READING PASSAGE:
══════

Number 2: excellent. I need to learn doing this. My life has been damaged enough by the loooong term thinking. The problem is, that other people are actively adding to that. All those "just keep going, you will get your prize after graduation" or "you can work the way you want one day", all that is making me extremely depressive. The Language version is "finally getting that DELE C1 exam" and similar stuff. Nope, nope, nope. Everything needs to be chopped in smaller pieces.
Number 4: this goes against a lot of other "good advice" I have been given over the years. During one session, all the "just do the worst thing first, so that you can look forward to the easier stuff" advice is horrible. For long term planning, the "do as much as you can as soon as you can, you know how horrible it is to postpone and then having too much left" piece of advice is not great either. I am trying to do it the other way now, planning reasonable chunks of work, so that I can enjoy some feeling of accomplishment, and "yesssss! I am doing more than I am supposed to! I am awesome"

══════

DATASET:

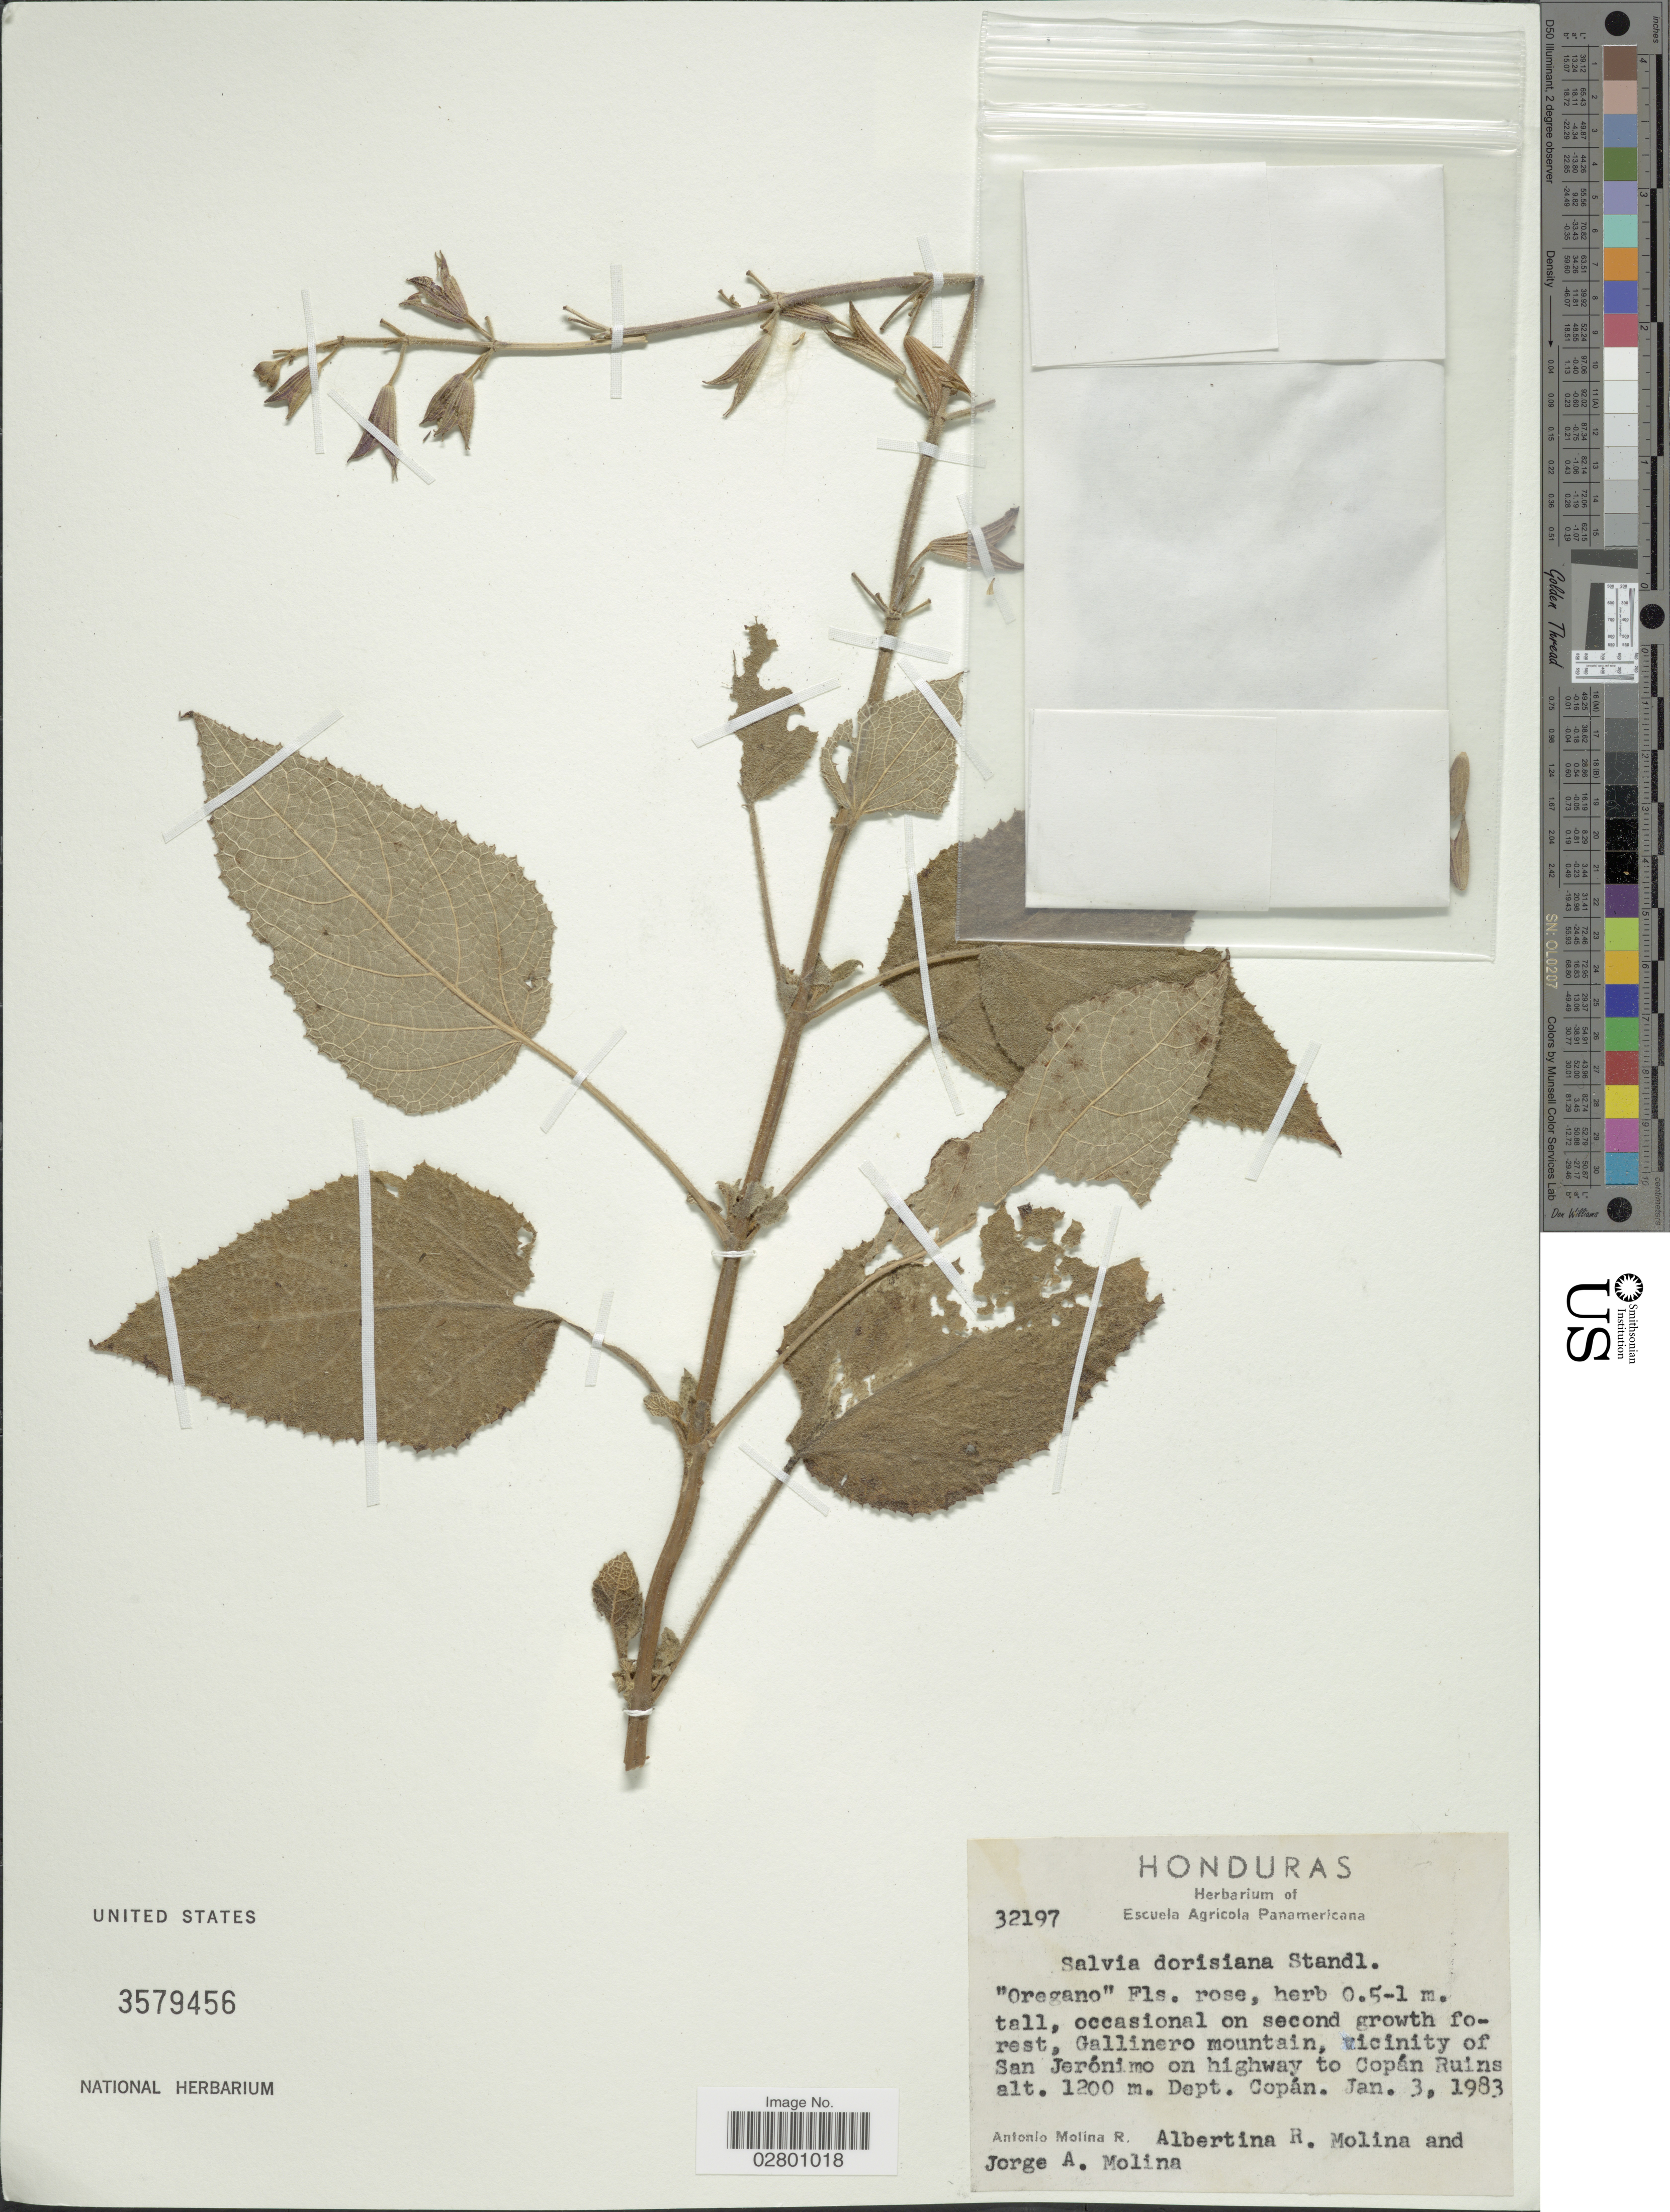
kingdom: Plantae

══════

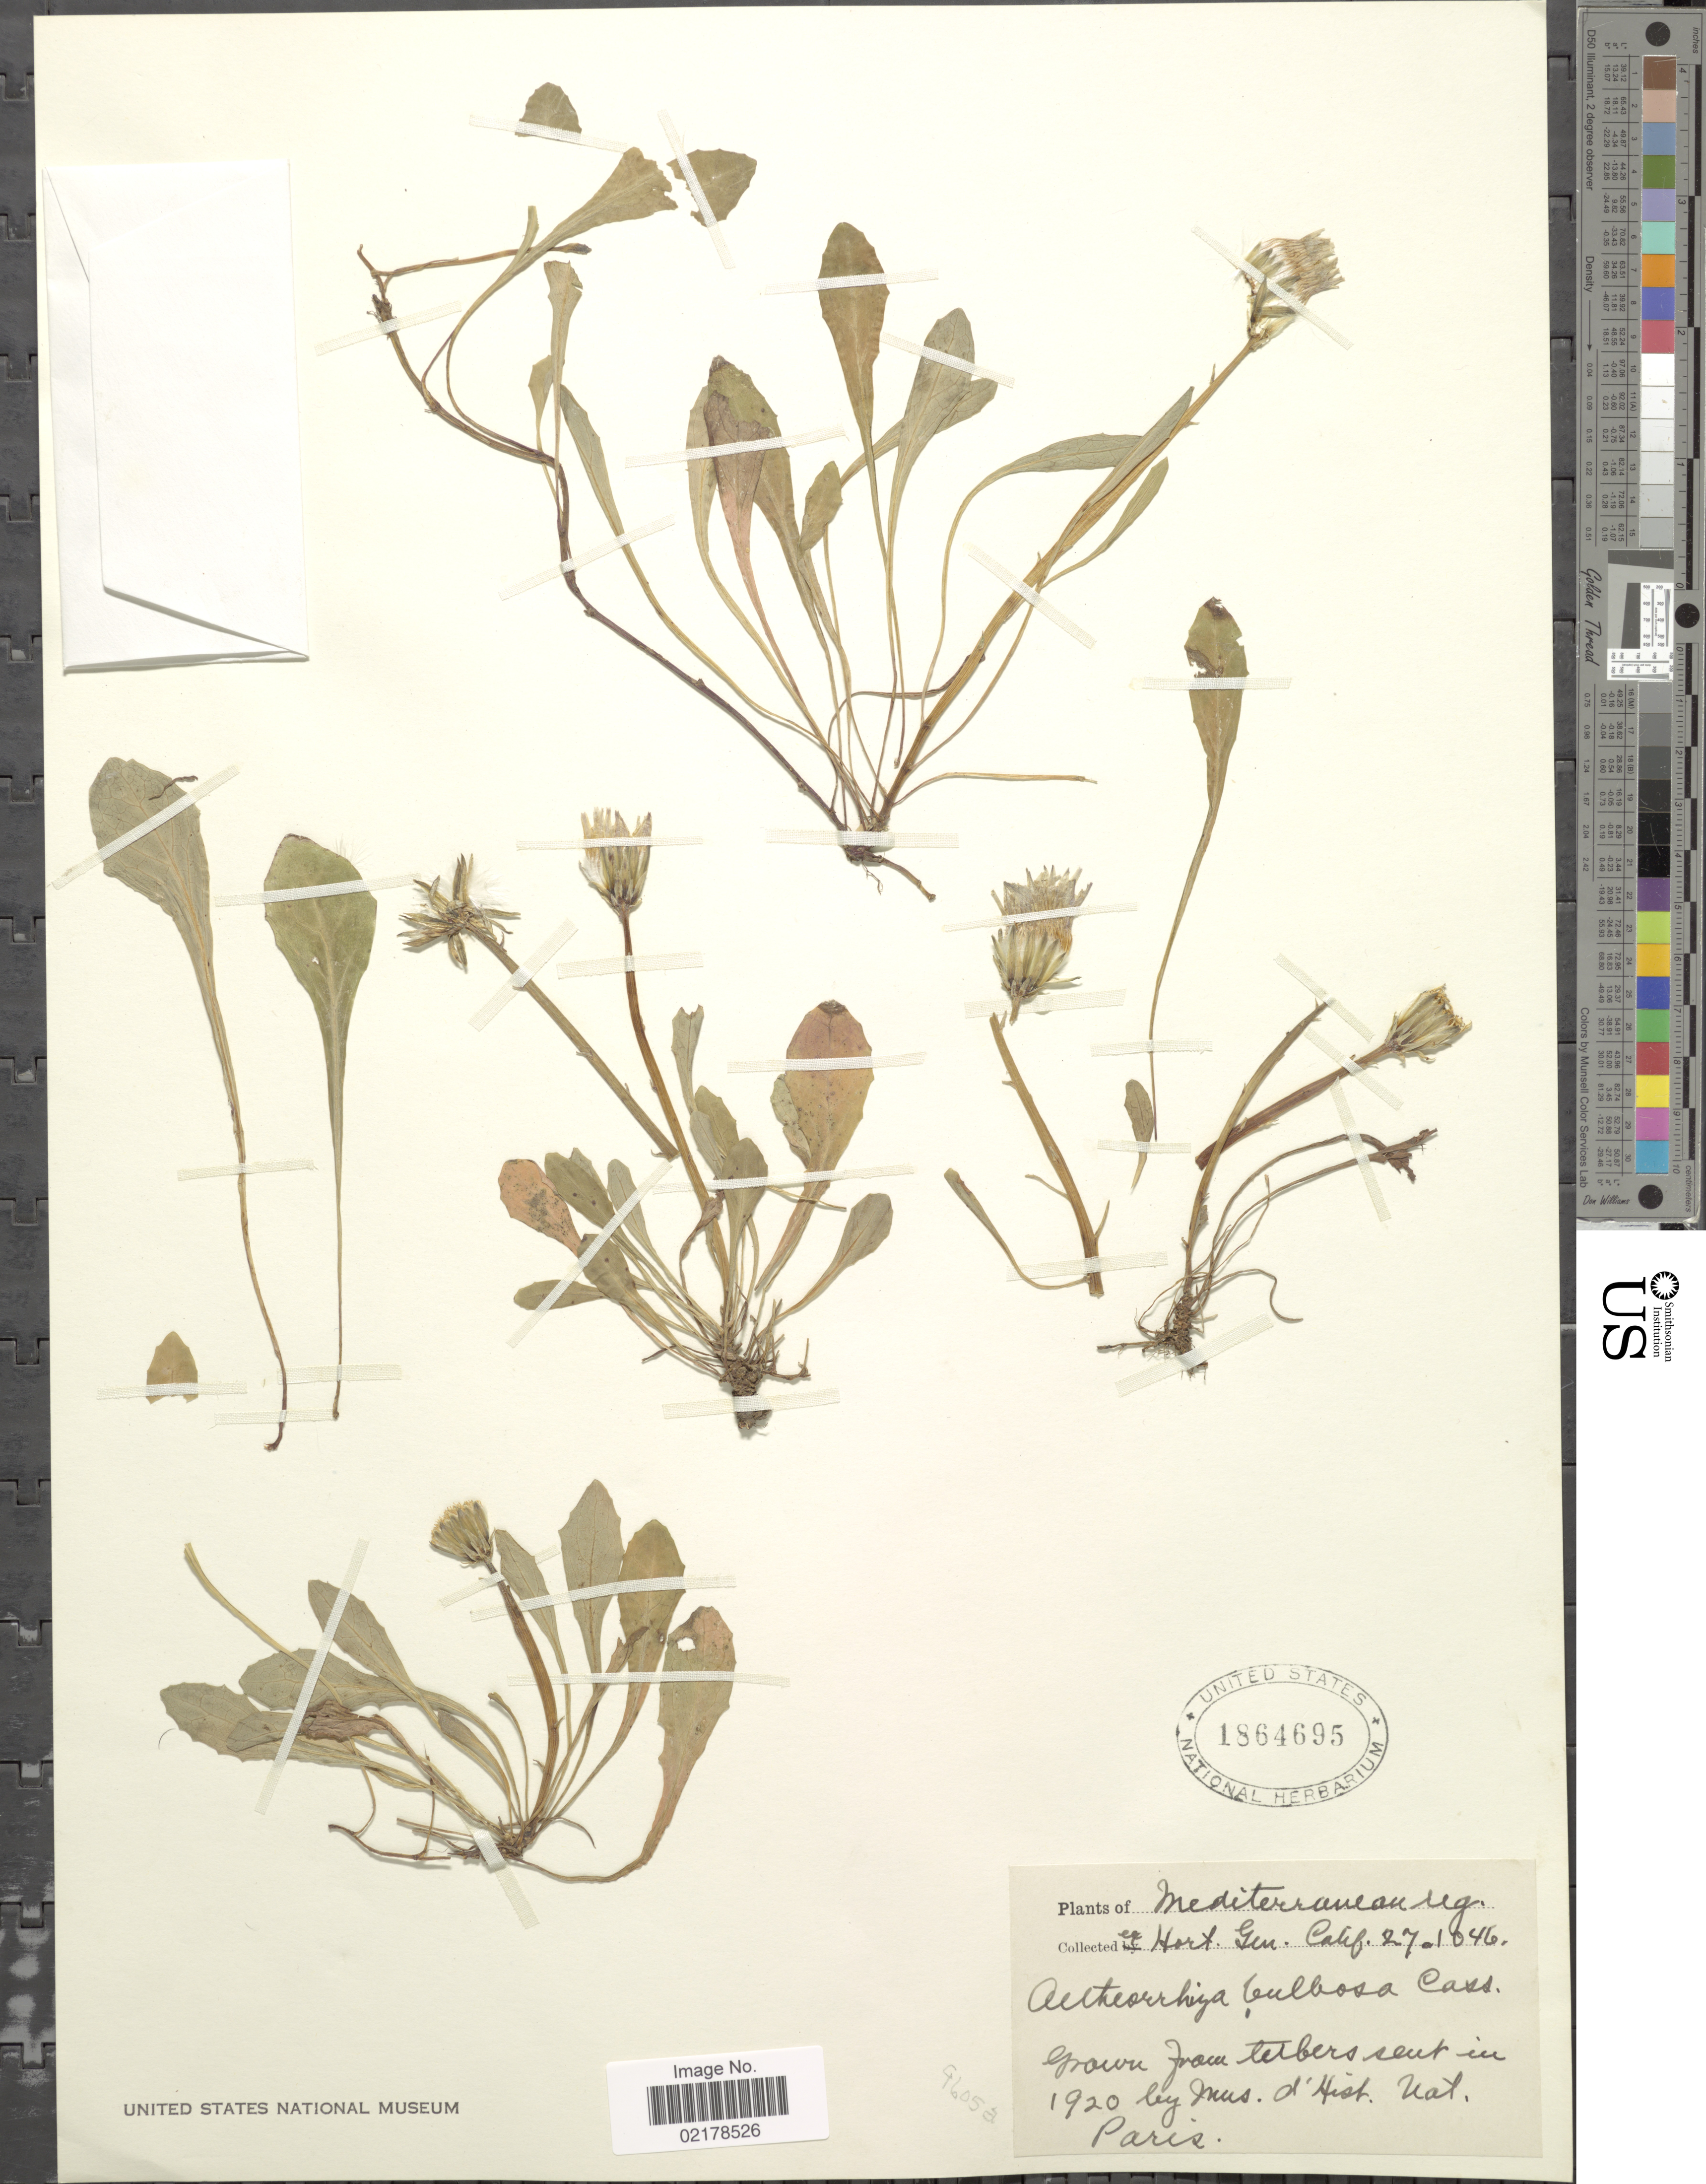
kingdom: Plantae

══════

REQUIREMENTS:
Reproduce the part of the text on planning advice word for word, starting at "Number 2: excellent." and ending at "in smaller pieces.".

RESULT:
Number 2: excellent. I need to learn doing this. My life has been damaged enough by the loooong term thinking. The problem is, that other people are actively adding to that. All those "just keep going, you will get your prize after graduation" or "you can work the way you want one day", all that is making me extremely depressive. The Language version is "finally getting that DELE C1 exam" and similar stuff. Nope, nope, nope. Everything needs to be chopped in smaller pieces.